Saw a job posting for a senior software engineer position at one of the research labs at UCLA. Applied and received an email asking me to give them a couple of availability to go on-site for the interview. I showed up at the agreed upon time all ready to go.
The person I had been in contact with was not available that date. Another staff member there asked me to wait so she can find someone to interview me. After 10 minutes or so, one of the software engineers came out to greet me and took me to a conference room.
He started out by asking some standard questions like the type of work I've been doing and that type of software I've been working on. Towards the end of this part of the interview, he asked me what kind of salary was I looking for. Their job posting had a range from 80k to 150k and my range was right in the middle of that. I was pretty honest about what I wanted and what I'm making right now. He then threw out a number was way lower than my range and lower than what I am making right now. He then went out to explain because I didn't have Spring Framework experience, they couldn't offer me the senior software engineer position (by the way, Spring Framework wasn't even mentioned in the job posting). I came back by saying that it would be difficult to take a pay cut to take another job.
The atmosphere turned sour pretty quickly. He ended the questioning part by saying that he wanted me to write some code on paper to solve a graph problem. I sat there working on my code while he stepped away. I turned in my code after 15 minutes and had a little discussion about the part that I didn't get right. He then gave me a test consisted of 16 questions on paper and asked me to work on them, again, while he stepped away to do his things. At that point I felt like it wasn't much of an interview. It for sure felt like I was back at school taking a test. I answered all the questions, but didn't put too much efforts into making the answers as best as I could. I had a feeling that I wasn't going to get the job anyway and taking that test was just a formality. Maybe he needed something on paper so he can show that he did performed the interview.
I turned in the paper and thanked the interviewer for his time and that was the end of the interview.
The next day I wrote thank-you emails to both the person who initially contacted me and my interviewer.
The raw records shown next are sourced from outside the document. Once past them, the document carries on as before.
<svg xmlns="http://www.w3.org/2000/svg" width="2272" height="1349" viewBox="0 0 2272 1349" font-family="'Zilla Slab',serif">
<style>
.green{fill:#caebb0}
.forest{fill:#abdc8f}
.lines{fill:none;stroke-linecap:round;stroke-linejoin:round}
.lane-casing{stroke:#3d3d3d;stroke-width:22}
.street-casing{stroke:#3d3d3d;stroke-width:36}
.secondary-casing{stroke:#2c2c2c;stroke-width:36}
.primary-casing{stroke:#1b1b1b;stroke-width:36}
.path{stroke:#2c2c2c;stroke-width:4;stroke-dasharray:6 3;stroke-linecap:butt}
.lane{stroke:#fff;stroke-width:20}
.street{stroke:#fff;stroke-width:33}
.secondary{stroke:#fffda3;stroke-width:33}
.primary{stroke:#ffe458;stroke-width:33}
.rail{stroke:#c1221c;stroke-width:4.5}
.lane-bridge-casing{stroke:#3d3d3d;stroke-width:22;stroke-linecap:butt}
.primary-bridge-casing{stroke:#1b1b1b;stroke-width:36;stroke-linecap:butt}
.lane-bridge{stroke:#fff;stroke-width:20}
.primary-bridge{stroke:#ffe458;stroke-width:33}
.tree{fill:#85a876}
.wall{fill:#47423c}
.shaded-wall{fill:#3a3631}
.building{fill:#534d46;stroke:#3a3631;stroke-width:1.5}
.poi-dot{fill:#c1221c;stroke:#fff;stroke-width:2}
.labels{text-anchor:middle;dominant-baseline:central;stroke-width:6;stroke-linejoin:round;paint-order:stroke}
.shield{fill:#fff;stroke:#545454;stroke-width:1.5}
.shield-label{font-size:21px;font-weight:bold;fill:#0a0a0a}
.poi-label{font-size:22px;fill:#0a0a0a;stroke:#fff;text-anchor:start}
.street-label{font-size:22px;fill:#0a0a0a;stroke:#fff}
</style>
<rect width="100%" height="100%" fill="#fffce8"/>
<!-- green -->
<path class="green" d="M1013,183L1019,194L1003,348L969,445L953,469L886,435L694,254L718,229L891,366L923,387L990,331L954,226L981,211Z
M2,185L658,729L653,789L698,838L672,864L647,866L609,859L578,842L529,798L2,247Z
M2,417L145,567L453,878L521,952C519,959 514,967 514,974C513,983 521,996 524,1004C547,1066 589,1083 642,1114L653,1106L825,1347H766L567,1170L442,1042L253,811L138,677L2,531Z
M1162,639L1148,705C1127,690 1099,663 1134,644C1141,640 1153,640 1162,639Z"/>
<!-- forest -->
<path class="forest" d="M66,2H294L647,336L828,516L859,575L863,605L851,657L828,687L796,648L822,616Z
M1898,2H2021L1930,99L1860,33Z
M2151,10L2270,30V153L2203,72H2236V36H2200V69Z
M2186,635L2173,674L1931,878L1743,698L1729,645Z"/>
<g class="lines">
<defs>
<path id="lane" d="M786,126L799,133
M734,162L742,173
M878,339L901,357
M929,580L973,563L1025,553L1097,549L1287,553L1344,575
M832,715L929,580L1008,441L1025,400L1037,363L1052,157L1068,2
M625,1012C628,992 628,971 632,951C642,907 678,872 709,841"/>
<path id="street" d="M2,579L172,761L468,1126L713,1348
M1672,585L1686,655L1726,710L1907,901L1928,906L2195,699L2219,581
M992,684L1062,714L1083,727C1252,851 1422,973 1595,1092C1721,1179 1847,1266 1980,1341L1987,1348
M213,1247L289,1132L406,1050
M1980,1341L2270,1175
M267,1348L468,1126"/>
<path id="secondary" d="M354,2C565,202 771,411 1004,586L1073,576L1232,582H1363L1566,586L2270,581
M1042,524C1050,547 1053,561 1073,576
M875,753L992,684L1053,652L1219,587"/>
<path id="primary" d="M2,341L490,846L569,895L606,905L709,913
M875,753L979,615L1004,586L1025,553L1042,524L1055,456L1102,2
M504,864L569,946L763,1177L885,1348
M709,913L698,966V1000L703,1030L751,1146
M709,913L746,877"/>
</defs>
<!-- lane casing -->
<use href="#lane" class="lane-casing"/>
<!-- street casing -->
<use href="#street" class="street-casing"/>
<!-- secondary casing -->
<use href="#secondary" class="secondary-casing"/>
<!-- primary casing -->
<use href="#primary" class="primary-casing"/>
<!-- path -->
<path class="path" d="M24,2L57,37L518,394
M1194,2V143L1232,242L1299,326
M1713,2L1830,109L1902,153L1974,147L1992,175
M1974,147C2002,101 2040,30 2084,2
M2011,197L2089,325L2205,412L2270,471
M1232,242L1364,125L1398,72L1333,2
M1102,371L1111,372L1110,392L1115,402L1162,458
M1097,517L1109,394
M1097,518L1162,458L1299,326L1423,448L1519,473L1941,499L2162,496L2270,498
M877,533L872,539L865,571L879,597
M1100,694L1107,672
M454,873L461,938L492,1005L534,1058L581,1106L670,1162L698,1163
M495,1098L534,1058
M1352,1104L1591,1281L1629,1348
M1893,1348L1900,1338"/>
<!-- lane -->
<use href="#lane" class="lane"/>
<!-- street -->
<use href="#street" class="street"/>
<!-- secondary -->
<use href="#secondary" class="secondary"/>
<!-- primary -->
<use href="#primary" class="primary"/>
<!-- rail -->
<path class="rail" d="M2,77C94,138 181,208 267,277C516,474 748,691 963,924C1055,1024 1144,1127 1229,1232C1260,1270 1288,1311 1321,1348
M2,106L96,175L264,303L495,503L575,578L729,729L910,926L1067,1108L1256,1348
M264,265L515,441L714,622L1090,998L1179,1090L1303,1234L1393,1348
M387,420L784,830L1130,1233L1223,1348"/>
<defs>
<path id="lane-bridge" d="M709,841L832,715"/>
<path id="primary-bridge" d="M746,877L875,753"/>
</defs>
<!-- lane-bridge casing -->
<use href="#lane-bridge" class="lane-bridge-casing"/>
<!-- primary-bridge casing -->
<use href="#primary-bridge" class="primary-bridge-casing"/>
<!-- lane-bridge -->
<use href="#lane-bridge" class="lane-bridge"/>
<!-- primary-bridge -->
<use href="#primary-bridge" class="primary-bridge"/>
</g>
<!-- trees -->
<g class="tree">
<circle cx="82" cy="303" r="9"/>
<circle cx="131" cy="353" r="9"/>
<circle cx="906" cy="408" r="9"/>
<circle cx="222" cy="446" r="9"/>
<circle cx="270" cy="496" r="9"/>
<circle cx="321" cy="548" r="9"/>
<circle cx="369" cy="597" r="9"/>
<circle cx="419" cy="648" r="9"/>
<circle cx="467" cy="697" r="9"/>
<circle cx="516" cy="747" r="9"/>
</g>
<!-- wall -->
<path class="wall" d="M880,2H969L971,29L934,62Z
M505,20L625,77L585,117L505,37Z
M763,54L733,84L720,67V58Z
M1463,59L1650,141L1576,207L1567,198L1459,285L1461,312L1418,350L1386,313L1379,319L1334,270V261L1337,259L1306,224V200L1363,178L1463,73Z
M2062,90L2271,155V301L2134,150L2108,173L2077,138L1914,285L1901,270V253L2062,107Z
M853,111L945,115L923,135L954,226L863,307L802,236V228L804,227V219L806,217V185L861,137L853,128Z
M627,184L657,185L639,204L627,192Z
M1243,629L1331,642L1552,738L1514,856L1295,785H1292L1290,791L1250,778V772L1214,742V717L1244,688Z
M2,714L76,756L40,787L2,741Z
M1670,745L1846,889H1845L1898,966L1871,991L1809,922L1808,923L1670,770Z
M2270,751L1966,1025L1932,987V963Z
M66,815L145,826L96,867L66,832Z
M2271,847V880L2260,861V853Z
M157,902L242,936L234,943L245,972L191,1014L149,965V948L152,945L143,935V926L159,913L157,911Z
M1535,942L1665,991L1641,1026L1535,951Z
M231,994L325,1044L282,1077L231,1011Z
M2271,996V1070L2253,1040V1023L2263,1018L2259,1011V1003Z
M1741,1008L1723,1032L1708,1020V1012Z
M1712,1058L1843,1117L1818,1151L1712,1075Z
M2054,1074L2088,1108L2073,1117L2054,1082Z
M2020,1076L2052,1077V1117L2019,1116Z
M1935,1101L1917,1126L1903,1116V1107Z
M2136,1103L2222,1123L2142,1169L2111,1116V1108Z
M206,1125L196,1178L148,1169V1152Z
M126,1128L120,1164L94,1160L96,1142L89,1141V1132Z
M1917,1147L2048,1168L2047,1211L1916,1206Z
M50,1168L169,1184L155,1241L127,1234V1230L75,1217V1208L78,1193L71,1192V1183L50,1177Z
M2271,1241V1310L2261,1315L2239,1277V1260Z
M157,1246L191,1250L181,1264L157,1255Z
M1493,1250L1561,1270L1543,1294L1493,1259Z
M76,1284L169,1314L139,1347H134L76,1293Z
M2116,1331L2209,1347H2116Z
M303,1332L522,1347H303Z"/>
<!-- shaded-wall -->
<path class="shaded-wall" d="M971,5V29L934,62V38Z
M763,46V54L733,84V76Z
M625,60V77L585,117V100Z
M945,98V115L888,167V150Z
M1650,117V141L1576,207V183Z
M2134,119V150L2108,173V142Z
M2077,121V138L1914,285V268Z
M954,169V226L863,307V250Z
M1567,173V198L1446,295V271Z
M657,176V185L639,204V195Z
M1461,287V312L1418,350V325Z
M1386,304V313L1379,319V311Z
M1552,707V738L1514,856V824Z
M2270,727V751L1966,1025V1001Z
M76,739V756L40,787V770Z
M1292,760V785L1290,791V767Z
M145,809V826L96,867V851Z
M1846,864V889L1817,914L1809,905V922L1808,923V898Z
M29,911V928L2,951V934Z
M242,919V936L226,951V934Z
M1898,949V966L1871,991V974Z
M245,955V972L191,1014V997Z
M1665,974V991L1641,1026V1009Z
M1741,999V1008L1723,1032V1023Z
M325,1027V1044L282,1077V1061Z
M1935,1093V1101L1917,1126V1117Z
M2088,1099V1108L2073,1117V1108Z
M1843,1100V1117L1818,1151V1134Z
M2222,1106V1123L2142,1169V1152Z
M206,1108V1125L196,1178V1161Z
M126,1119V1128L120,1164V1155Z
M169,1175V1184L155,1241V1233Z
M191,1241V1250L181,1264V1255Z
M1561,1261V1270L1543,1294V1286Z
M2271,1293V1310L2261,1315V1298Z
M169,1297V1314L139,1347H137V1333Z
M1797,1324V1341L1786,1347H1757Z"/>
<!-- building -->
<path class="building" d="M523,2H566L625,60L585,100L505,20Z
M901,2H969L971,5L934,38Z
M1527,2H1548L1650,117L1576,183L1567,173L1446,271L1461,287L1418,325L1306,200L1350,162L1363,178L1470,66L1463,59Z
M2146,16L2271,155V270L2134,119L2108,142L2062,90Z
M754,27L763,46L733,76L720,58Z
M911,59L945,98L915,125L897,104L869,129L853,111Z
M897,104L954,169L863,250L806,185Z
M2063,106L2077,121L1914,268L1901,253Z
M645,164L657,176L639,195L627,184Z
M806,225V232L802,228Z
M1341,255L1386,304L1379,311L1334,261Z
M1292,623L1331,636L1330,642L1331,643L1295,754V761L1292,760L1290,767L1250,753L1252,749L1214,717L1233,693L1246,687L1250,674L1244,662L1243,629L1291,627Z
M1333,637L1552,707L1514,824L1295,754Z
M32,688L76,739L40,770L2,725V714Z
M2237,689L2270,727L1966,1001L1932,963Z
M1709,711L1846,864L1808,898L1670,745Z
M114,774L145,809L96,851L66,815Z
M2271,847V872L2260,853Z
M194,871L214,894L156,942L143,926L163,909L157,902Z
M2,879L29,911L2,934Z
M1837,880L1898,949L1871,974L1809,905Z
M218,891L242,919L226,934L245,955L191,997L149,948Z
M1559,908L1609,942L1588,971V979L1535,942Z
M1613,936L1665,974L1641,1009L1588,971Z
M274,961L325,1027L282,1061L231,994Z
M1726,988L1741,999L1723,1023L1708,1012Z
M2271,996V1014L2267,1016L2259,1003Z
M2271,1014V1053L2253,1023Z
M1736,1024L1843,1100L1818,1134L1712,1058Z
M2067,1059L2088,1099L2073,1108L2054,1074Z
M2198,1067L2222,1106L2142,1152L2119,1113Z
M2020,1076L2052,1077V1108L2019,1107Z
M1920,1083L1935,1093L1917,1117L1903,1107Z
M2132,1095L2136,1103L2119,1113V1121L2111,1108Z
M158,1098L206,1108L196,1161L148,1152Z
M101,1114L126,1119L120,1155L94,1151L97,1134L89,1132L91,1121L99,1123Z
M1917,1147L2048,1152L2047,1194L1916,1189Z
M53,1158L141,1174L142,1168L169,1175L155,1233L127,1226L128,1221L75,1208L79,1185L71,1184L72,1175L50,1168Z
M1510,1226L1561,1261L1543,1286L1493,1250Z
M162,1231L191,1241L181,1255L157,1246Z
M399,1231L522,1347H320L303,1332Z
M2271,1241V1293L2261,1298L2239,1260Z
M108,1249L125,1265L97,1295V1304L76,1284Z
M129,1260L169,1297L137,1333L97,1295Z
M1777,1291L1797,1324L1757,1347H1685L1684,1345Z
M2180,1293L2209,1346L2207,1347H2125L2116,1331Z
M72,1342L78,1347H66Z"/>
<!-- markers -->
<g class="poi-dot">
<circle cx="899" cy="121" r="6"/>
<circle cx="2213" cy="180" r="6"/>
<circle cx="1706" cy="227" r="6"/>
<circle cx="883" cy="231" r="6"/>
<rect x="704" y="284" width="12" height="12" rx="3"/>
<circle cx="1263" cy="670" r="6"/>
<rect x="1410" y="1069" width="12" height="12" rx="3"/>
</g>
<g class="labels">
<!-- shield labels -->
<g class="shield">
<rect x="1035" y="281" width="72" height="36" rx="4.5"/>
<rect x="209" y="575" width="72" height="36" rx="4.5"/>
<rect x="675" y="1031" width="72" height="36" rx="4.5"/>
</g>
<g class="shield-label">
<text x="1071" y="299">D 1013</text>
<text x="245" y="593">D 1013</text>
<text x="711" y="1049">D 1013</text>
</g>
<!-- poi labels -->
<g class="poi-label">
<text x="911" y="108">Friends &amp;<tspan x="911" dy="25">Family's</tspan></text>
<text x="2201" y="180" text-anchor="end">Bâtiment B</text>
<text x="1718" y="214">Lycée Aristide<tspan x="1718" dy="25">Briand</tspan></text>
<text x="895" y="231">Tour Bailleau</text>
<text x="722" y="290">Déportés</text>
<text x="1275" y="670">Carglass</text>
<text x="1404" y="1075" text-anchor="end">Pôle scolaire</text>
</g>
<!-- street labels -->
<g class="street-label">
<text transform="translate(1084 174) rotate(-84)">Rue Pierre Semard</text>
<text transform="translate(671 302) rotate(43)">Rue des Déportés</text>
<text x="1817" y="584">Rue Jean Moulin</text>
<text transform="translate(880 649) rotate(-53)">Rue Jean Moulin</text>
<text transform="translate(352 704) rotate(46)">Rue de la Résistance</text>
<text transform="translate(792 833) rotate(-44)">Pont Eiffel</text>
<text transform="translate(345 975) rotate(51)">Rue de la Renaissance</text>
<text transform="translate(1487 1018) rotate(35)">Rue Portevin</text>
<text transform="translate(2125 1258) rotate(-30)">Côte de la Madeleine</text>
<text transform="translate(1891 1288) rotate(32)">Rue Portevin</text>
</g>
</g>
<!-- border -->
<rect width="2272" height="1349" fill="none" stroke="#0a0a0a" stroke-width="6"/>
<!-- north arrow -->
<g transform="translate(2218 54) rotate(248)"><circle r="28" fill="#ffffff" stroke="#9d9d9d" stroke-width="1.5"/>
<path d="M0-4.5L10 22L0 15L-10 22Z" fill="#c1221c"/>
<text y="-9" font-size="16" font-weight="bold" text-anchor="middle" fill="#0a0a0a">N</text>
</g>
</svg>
In the thank-you email to my interviewer, I wrote some addendum to my answer to one of the 16 questions, trying to make that particular answer more complete. Less than 10 minutes after sending that email, I got a reply from my interviewer basically saying that I wasn't a good fit for the position because I didn't answer all the questions right. But if I'm willing to accept a lower position (more importantly lower pay), he'd willing to continue the interview process. The person who initially contacted me never replied.
Again, I felt the entire process didn't show a lot of respect to the interviewee. There was no discussion and focus on my leadership and project management skills. The job description on the posting was either misleading, or my interviewer didn't know what they are. Another example: the post mentioned that PHP is one of the language that will be used. And I was told by my interviewer that PHP won't be used.